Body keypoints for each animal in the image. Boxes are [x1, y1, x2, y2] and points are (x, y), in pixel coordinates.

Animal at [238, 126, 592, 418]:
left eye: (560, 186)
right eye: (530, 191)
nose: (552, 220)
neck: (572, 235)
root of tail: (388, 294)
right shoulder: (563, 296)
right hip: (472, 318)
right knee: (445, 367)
──────
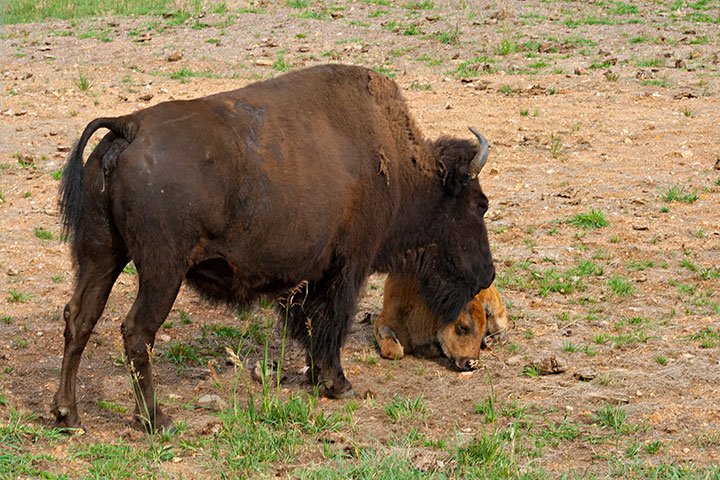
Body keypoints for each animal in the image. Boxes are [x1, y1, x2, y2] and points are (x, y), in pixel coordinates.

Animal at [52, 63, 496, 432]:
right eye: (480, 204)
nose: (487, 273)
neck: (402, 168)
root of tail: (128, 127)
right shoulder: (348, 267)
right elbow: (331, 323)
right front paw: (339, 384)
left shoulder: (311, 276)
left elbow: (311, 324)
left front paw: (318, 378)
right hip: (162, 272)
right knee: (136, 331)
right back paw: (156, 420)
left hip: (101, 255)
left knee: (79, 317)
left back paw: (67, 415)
──────
TASK DIRECTIONS:
The exact lines of the material above starting at the one that contains "right elbow: (331, 323)" and ending at the one that contains "left back paw: (67, 415)" are what to retype; leave out everything else.

ANSWER FOR THE TASK:
right elbow: (331, 323)
right front paw: (339, 384)
left shoulder: (311, 276)
left elbow: (311, 324)
left front paw: (318, 378)
right hip: (162, 272)
right knee: (136, 331)
right back paw: (156, 420)
left hip: (101, 255)
left knee: (79, 317)
left back paw: (67, 415)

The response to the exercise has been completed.